The findings of the report lay out the perils facing Black children who are part of a deeply segregated public school system, within a deeply segregated city.

“The School District is 81% Black…the stark racial isolation of Black students in BCPSS, while surrounding school districts offer greater racial and economic diversity. As a result of this isolation, the challenges correlated with poverty and racial segregation are concentrated in BCPSS schools,” according to the report.

“Despite the social, emotional, and educational needs of students in BCPSS schools, many of the girls and young women interviewed for this report indicated that their schools failed to provide reasonable conditions for learning, including heat and secure bathrooms.”

Those unacceptable conditions highlighted in the report were exemplified during a week in January when several schools were without heat when temperatures were freezing or near freezing outdoors.
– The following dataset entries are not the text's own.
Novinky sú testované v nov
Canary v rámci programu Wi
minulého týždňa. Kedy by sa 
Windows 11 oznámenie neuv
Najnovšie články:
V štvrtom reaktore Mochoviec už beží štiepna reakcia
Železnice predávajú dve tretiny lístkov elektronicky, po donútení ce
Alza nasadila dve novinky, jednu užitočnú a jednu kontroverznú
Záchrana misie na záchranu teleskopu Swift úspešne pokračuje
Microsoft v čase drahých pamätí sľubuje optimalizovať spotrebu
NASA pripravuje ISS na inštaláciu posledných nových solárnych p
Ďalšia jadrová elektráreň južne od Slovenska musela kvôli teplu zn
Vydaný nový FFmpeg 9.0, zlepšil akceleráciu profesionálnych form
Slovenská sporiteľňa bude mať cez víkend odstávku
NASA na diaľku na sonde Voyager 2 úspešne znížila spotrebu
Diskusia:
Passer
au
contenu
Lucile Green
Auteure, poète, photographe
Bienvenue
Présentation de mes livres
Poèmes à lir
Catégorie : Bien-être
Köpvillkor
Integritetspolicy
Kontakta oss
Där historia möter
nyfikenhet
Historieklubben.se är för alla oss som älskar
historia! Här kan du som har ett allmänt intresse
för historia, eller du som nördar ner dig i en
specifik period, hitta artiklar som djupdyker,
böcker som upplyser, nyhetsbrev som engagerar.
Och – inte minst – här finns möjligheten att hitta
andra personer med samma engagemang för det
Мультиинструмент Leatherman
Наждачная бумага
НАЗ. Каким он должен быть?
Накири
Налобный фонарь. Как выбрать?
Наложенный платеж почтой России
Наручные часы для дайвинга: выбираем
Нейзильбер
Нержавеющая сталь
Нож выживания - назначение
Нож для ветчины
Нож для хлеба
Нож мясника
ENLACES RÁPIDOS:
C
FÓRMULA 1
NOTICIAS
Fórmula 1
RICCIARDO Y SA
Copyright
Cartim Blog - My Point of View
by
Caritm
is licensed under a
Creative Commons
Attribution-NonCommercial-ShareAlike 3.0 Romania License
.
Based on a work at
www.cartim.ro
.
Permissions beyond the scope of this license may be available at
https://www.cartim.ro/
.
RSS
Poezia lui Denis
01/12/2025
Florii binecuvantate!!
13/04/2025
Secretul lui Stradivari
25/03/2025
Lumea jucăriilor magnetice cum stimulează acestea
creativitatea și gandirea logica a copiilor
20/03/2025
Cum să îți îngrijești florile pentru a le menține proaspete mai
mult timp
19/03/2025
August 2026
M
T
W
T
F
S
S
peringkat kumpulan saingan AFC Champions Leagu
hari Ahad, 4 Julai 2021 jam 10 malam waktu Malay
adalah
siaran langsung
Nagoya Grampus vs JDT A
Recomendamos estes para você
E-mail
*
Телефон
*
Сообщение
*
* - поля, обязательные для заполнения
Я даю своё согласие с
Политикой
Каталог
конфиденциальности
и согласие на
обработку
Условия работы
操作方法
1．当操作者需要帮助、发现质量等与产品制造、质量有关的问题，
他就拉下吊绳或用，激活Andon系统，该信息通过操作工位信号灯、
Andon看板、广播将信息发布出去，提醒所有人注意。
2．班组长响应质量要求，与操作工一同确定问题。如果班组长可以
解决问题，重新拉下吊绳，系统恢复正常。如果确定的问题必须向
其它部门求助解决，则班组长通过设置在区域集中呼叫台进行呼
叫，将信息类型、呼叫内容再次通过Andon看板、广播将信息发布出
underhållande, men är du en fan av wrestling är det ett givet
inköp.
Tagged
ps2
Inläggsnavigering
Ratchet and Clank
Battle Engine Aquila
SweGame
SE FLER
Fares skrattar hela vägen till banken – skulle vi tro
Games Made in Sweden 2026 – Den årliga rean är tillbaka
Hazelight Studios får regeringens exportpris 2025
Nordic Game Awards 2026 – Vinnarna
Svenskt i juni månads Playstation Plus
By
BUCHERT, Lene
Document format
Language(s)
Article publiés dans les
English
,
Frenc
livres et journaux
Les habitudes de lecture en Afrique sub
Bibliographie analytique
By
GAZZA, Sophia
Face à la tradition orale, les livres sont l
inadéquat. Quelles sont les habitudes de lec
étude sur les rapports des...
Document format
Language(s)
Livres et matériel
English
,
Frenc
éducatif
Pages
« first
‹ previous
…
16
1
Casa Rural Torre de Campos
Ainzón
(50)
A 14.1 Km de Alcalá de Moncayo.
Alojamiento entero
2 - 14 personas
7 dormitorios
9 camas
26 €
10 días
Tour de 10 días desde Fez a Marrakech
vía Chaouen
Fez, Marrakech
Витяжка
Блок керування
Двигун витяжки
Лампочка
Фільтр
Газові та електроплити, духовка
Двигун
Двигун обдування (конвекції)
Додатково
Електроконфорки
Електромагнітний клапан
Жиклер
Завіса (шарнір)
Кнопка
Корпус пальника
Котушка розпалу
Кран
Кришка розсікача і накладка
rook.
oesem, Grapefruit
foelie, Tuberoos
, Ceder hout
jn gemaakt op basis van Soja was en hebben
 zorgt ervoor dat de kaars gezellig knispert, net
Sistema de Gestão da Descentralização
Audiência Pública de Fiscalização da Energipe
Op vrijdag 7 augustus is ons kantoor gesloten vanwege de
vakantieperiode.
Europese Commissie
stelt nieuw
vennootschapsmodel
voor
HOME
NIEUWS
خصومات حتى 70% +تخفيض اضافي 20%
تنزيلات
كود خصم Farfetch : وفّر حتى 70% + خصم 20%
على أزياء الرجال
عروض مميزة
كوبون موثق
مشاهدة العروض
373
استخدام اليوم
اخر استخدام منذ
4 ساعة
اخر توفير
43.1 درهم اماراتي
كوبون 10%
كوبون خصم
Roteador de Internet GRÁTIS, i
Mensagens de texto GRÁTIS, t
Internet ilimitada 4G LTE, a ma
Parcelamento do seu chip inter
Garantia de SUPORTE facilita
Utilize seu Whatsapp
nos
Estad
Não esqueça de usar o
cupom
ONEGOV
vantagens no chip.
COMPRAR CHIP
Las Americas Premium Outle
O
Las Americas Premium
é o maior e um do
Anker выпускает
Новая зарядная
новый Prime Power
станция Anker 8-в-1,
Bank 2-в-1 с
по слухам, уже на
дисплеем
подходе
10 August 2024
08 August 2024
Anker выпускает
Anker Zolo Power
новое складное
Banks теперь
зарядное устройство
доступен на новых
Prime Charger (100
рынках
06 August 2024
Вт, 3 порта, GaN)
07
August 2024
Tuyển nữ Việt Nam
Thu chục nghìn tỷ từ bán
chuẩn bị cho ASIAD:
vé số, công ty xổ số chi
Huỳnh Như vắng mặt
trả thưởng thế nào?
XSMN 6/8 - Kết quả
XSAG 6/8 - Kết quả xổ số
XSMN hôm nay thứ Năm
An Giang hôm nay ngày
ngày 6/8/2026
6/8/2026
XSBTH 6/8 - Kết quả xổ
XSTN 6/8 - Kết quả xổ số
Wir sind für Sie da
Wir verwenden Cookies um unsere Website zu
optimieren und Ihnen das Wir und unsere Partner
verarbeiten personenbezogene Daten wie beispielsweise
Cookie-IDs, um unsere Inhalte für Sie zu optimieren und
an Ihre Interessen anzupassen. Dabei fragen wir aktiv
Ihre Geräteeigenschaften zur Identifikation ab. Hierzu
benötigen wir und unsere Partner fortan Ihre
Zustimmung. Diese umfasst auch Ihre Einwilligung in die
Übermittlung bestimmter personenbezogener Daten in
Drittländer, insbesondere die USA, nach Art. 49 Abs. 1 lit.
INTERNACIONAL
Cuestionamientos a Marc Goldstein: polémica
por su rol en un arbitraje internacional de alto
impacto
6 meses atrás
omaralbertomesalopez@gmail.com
“It affected my school a lot `cause we were still open and you had kids that was in the classroom with their jackets on,” an unidentified student in the report said. “And then at my school they’ll be like `oh you can’t wear outerwear, you can’t wear outerwear in school,’ so sometimes they’ll make you take `em off. So when it got really cold, it was like why the school not closed if y’all don’t have no heat?”

“I think it goes back to the subjective interpretation of Black girls being defiant, disrespectful, disruptive,” said Yasmene Mumby, a former middle school teacher and community organizer.

“Before you act on your interpretation of a Black girl and her being, you have to ask yourself: `Is this my bias at work? Am I about to act on it and impact a child and a scholar and a full being?” Mumby added. “I think that is the first start, because there is no criminalization of Black girls, there is no pattern of these experiences, without a teacher acting on their subjective interpretation of that child’s being and then starting the pathway to writing them up for disciplinary actions and then that snowballing.”